→ **What is being asked**: In the records below, find the line containing "text: (397, 941) -> (305, 882), 3.1 -> 3.3" and transcribe it and every line after it exactly; leave the pictures out.

***** Provided data *****

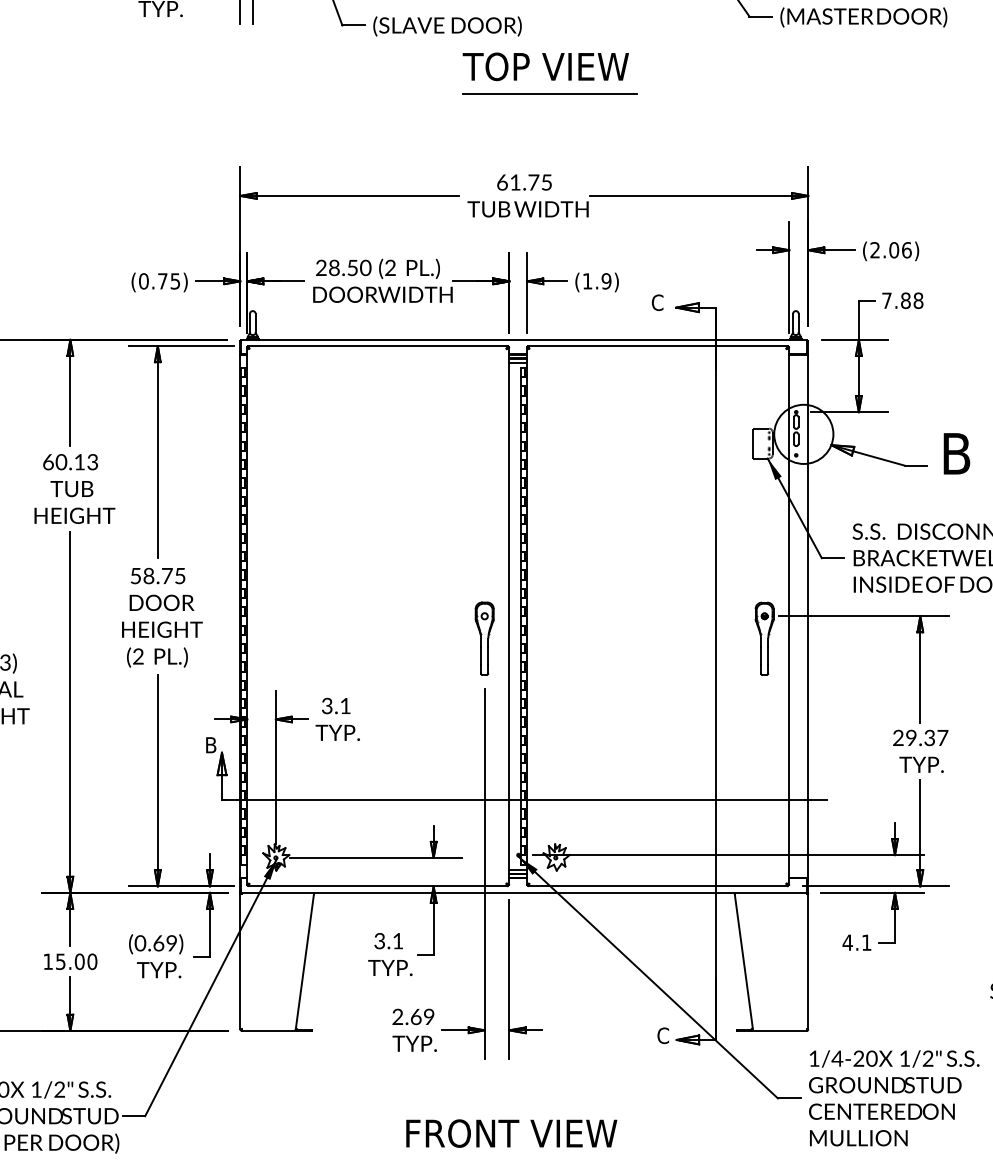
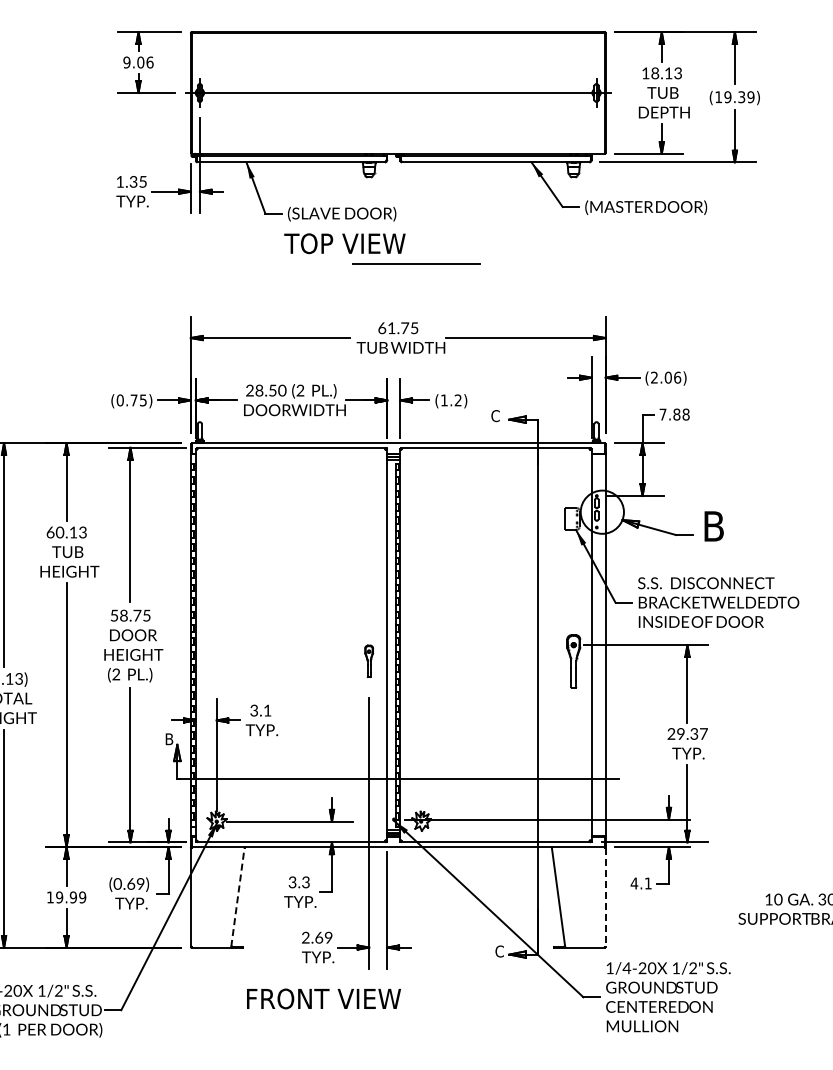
text: (545, 66) -> (344, 243), moved
text: (605, 281) -> (457, 400), (1.9) -> (1.2)
part: (483, 638) -> (368, 661), size x0.6
text: (397, 941) -> (305, 882), 3.1 -> 3.3
text: (77, 961) -> (71, 897), 15.00 -> 19.99
line: (304, 961) -> (237, 897), solid -> dashed
line: (808, 961) -> (605, 897), solid -> dashed
text: (511, 1132) -> (323, 998), moved

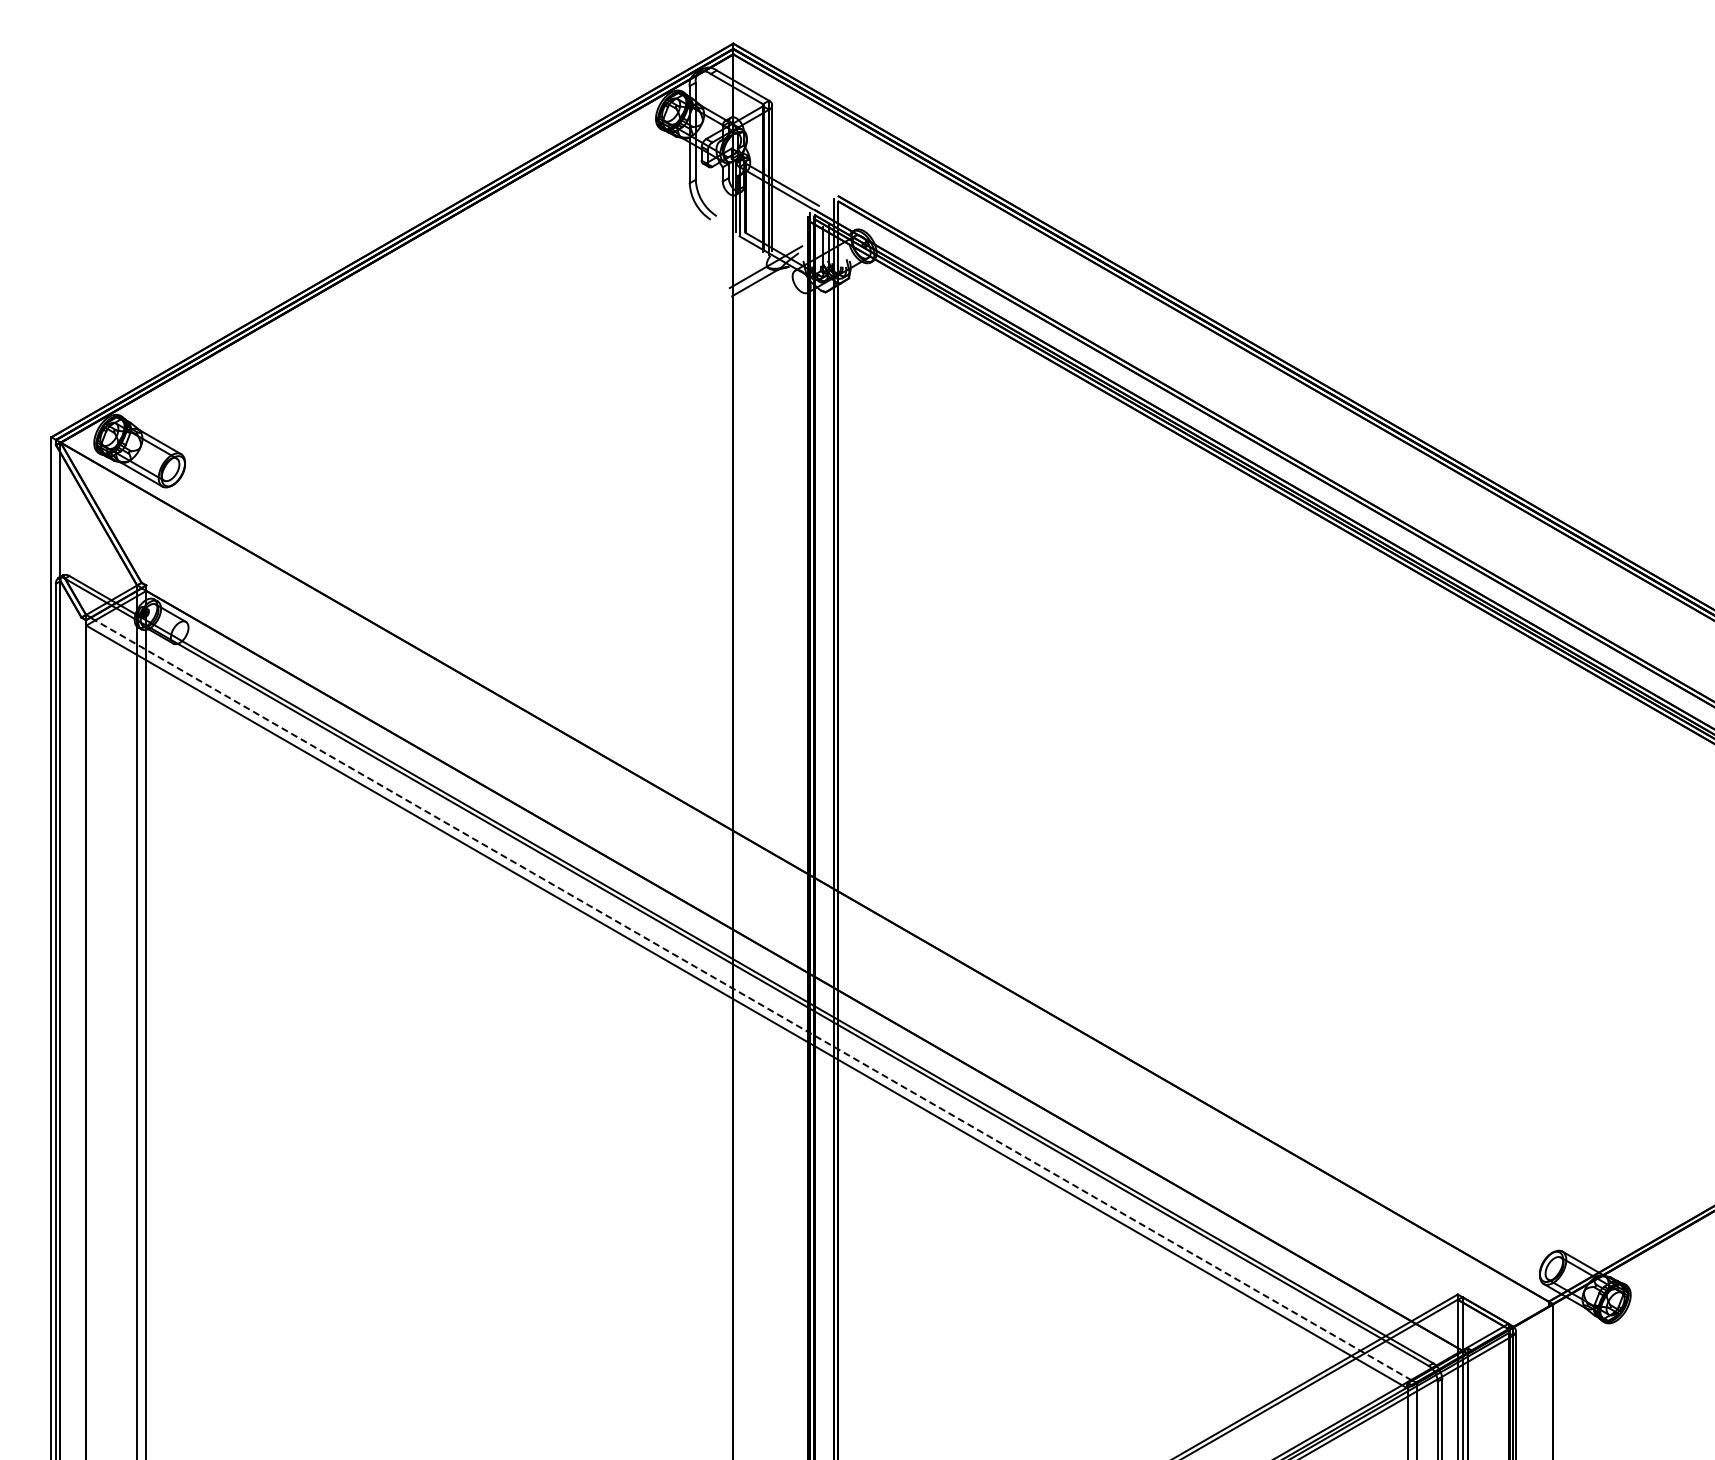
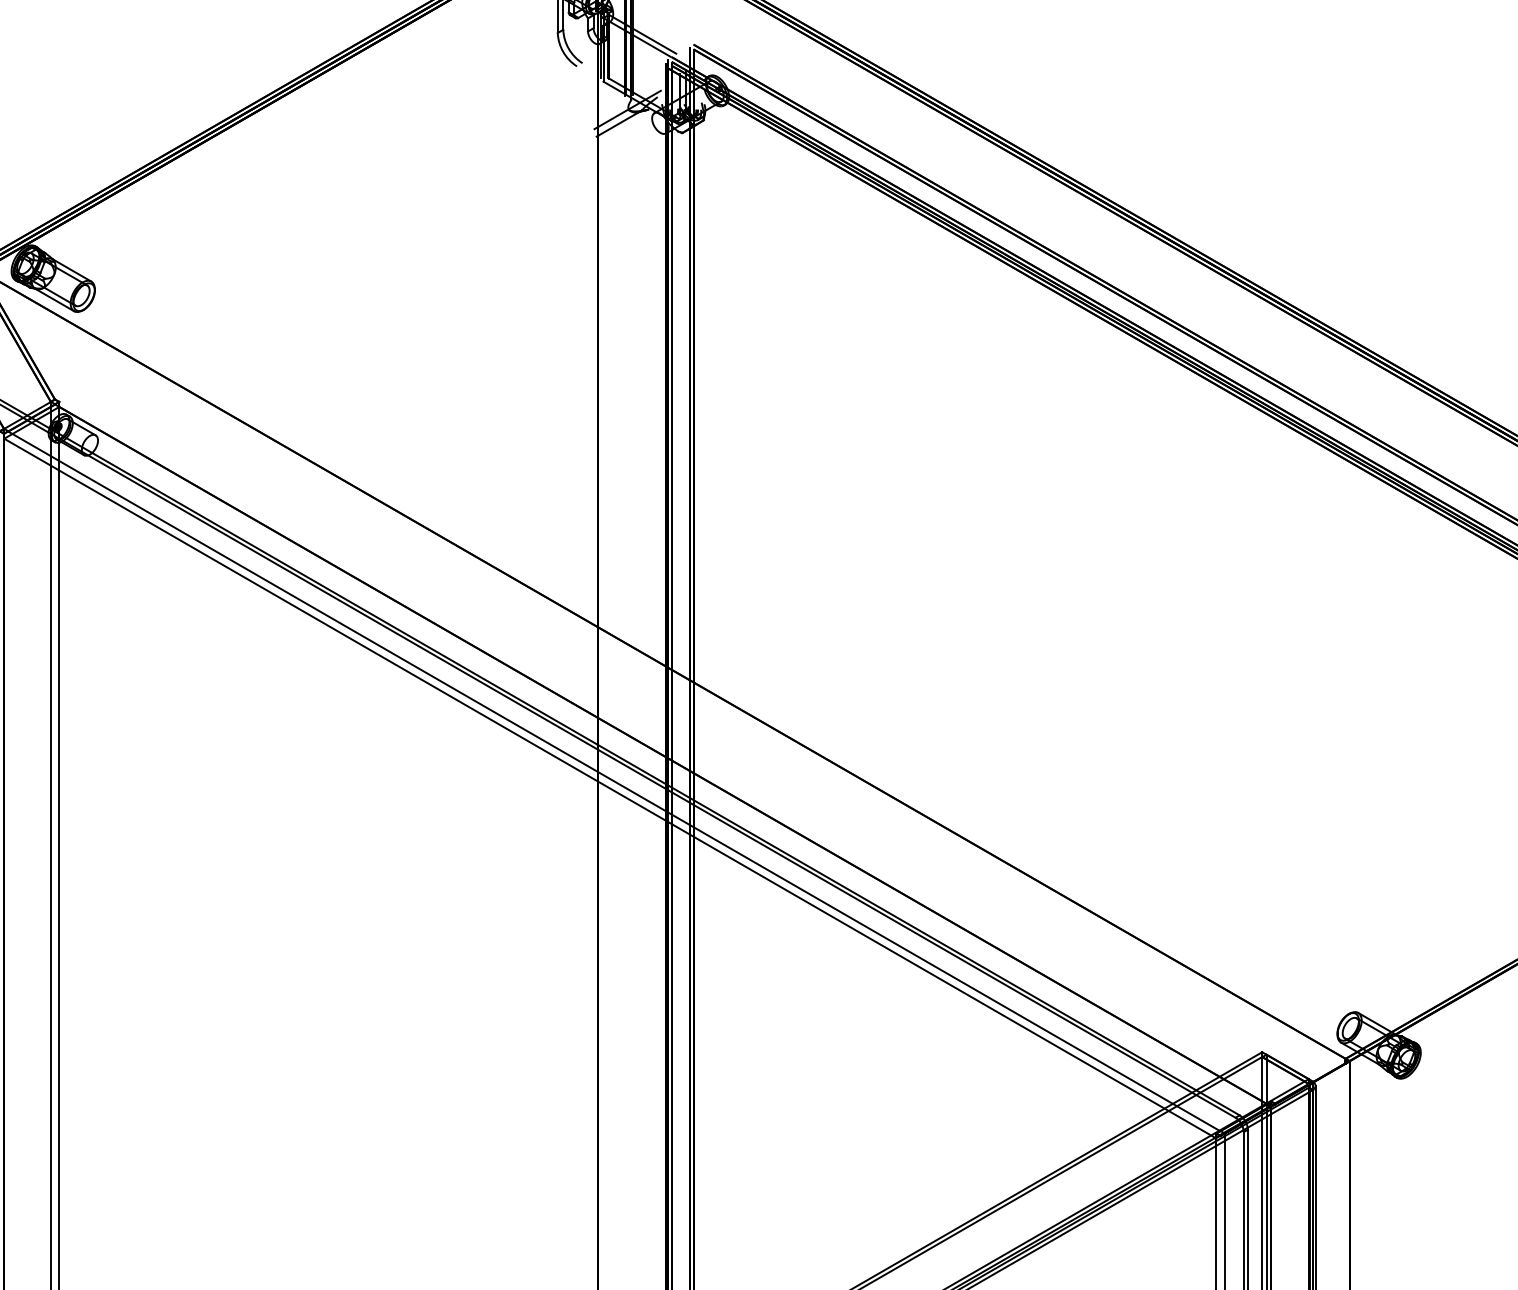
line: (751, 999) -> (614, 781), dashed -> solid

*****

→ **Exercise output**:
text: (397, 941) -> (305, 882), 3.1 -> 3.3
text: (77, 961) -> (71, 897), 15.00 -> 19.99
line: (304, 961) -> (237, 897), solid -> dashed
line: (808, 961) -> (605, 897), solid -> dashed
text: (511, 1132) -> (323, 998), moved

line: (751, 999) -> (614, 781), dashed -> solid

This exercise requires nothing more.